=== Stated problem 1 ===
In the answers about leasing a car with negative equity, how many years does the first answer say it will take to get back to zero?

=== Text section ===
···
2007-07-25 11:55:22 · 7 answers · asked by MWM 2 in Cars & Transportation Buying & Selling

7 answers

Actually it is a pretty good idea. Frankly, it's just like taking a 3 years loan for the neg equity. You will be paying the lease, and extra tacked on to pay off the negative equity.

This will allow you to be even in three years, back to zero. Rolling negative equity into another long term loan is going backwards, because typically people want to get out earlier or something changes in their lives and need a different car. The cycle will just repeat itself and get worse. A lease is a great way to be over and done with it.

But also remember that over mileage and damage will put you in the same position you are now at the end, so be conscious of what you are doing with the new car.
Good Luck.

2007-07-25 14:34:38 · answer #1 · answered by jay 7 · 1 1

Actually, this is a fairly common way of getting into a new car with the lowest monthly payments when you have negative equity.

It only works if you know you will stick out the lease until the end. If you get tired of the car and want out before lease-end, you'll find that you're even more upside down than you were before, and that it'll cost you dearly.

So, don't do it unless you are the kind of person who can stick with lease until the end. You may not be, because you are already trying to get out of an upside down situation. Not a good sign.

If you decide to lease, make sure you know how leasing works and that you are the right kind of person to lease. See the link below for details.

2007-07-28 12:27:50 · answer #2 · answered by Anonymous · 0 0

Well a lease means you'll never own the car. As long as you realize this. It means you're basically spreading your negative equity into the payments with your lease.
···
=== Source material ===

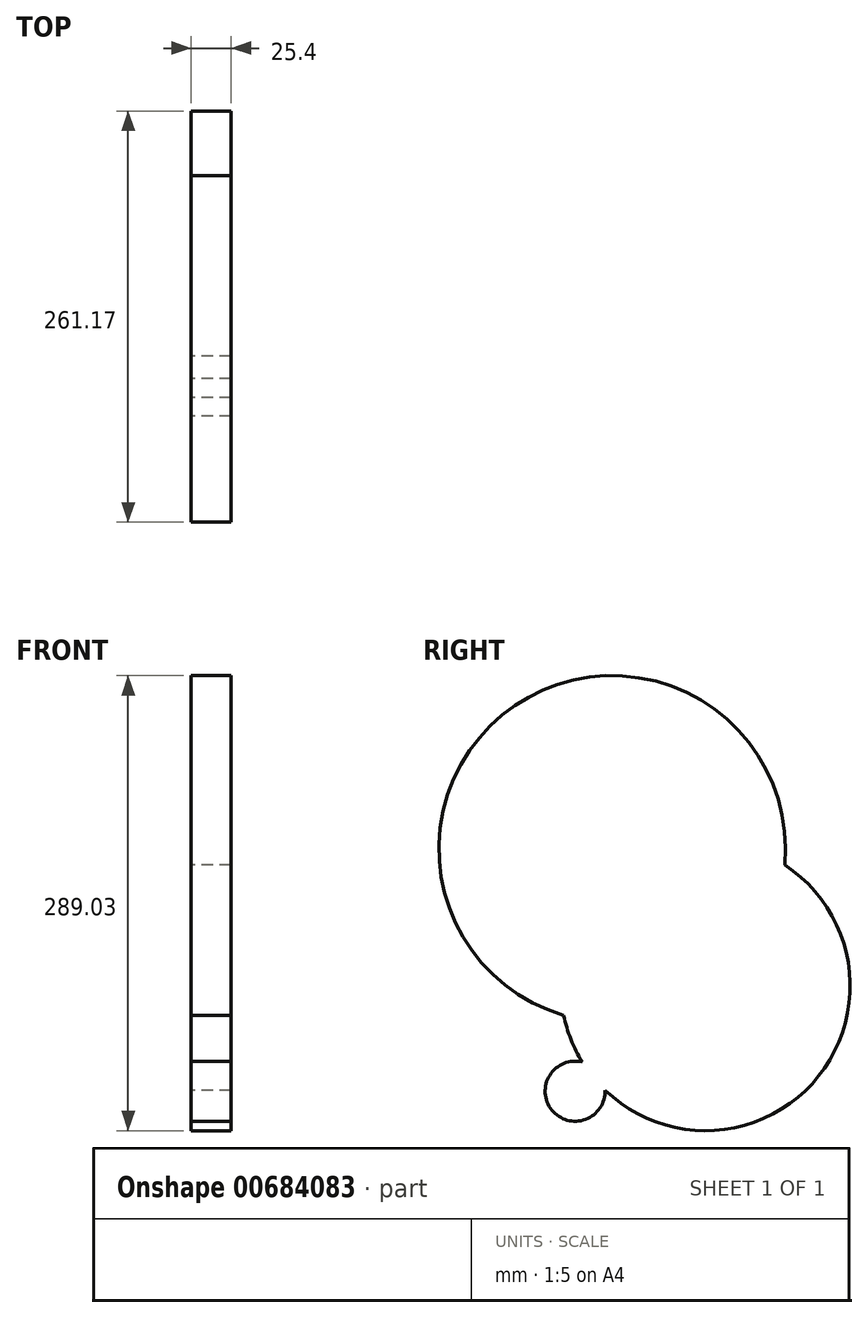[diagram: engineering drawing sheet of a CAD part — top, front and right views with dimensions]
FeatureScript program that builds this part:
annotation { "Feature Type Name" : "Feature", "Feature Type Description" : "" }
export const myFeature = defineFeature(function(context is Context, id is Id, definition is map)
    precondition{}
    {
        {
            var Q0;
            Q0=qCreatedBy(makeId("Right.planeOp"),FACE);
            var sketch = newSketch(context, id + "F0", { "sketchPlane" : qUnion([Q0])});
            skCircle(sketch, "E0", {"center": v(-6.5, -29.9) * mm, "radius": 19.06 * mm});
            skCircle(sketch, "E1", {"center": v(76.26, 37) * mm, "radius": 91.93 * mm});
            skCircle(sketch, "E2", {"center": v(17.07, 124.04) * mm, "radius": 110.04 * mm});
            skLineSegment(sketch, "E3", {"start": v(-21.65, -11.13) * mm, "end": v(-41.18, -36.65) * mm});
            skLineSegment(sketch, "E4", {"start": v(-41.18, -36.65) * mm, "end": v(-41.18, -51.18) * mm});
            skSolve(sketch);
        }
        {
            var Q0;
            {var subQ0=sQuery(id+"F0.wireOp",EDGE,"E2");var subQ1=sQuery(id+"F0.wireOp",EDGE,"E1");var subQ2=makeQuery(id+"F0.imprint","INTERSECT",VERTEX,{"disambiguationData":[OD(0.0)],"derivedFrom":[subQ1,subQ0]});Q0=makeQuery(id+"F0.imprint","IMPRINT",FACE,{"disambiguationData":[TD([[makeQuery(id+"F0.imprint","IMPRINT",EDGE,{"disambiguationData":[TD([[subQ2,1.0]])],"derivedFrom":subQ1}),-1.0]])]});}
            var Q1;
            {var subQ0=sQuery(id+"F0.wireOp",EDGE,"E2");var subQ1=sQuery(id+"F0.wireOp",EDGE,"E1");var subQ2=makeQuery(id+"F0.imprint","INTERSECT",VERTEX,{"disambiguationData":[OD(0.0)],"derivedFrom":[subQ1,subQ0]});Q1=makeQuery(id+"F0.imprint","IMPRINT",FACE,{"disambiguationData":[TD([[makeQuery(id+"F0.imprint","IMPRINT",EDGE,{"disambiguationData":[TD([[subQ2,1.0]])],"derivedFrom":subQ1}),1.0]])]});}
            var Q2;
            {var subQ0=sQuery(id+"F0.wireOp",EDGE,"E1");var subQ1=sQuery(id+"F0.wireOp",EDGE,"E0");var subQ2=makeQuery(id+"F0.imprint","INTERSECT",VERTEX,{"disambiguationData":[OD(0.0)],"derivedFrom":[subQ1,subQ0]});Q2=makeQuery(id+"F0.imprint","IMPRINT",FACE,{"disambiguationData":[TD([[makeQuery(id+"F0.imprint","IMPRINT",EDGE,{"disambiguationData":[TD([[subQ2,1.0]])],"derivedFrom":subQ1}),1.0]])]});}
            var Q3;
            {var subQ0=sQuery(id+"F0.wireOp",EDGE,"E1");var subQ1=sQuery(id+"F0.wireOp",EDGE,"E0");var subQ2=makeQuery(id+"F0.imprint","INTERSECT",VERTEX,{"disambiguationData":[OD(0.0)],"derivedFrom":[subQ1,subQ0]});Q3=makeQuery(id+"F0.imprint","IMPRINT",FACE,{"disambiguationData":[TD([[makeQuery(id+"F0.imprint","IMPRINT",EDGE,{"disambiguationData":[TD([[subQ2,-1.0]])],"derivedFrom":subQ1}),1.0]])]});}
            var Q4;
            {var subQ0=sQuery(id+"F0.wireOp",EDGE,"E1");var subQ1=sQuery(id+"F0.wireOp",EDGE,"E0");var subQ2=makeQuery(id+"F0.imprint","INTERSECT",VERTEX,{"disambiguationData":[OD(0.0)],"derivedFrom":[subQ1,subQ0]});Q4=makeQuery(id+"F0.imprint","IMPRINT",FACE,{"disambiguationData":[TD([[makeQuery(id+"F0.imprint","IMPRINT",EDGE,{"disambiguationData":[TD([[subQ2,1.0]])],"derivedFrom":subQ1}),-1.0]])]});}
            extrude(context, id + "F1", {"entities" : qUnion([Q0, Q1, Q2, Q3, Q4]), "depth" : 25.4 * mm, "offsetDistance" : 25.4 * mm});
        }
    });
···
=== Stated problem 2 ===
Return the part of the entries that opens at their very beginning and closes with the line containing "var sketch = newSketch(context, id", including both ends, and leave the pictures out.

=== Correct result 1 ===
Three years.

=== Correct result 2 ===
[diagram: engineering drawing sheet of a CAD part — top, front and right views with dimensions]
FeatureScript program that builds this part:
annotation { "Feature Type Name" : "Feature", "Feature Type Description" : "" }
export const myFeature = defineFeature(function(context is Context, id is Id, definition is map)
    precondition{}
    {
        {
            var Q0;
            Q0=qCreatedBy(makeId("Right.planeOp"),FACE);
            var sketch = newSketch(context, id + "F0", { "sketchPlane" : qUnion([Q0])});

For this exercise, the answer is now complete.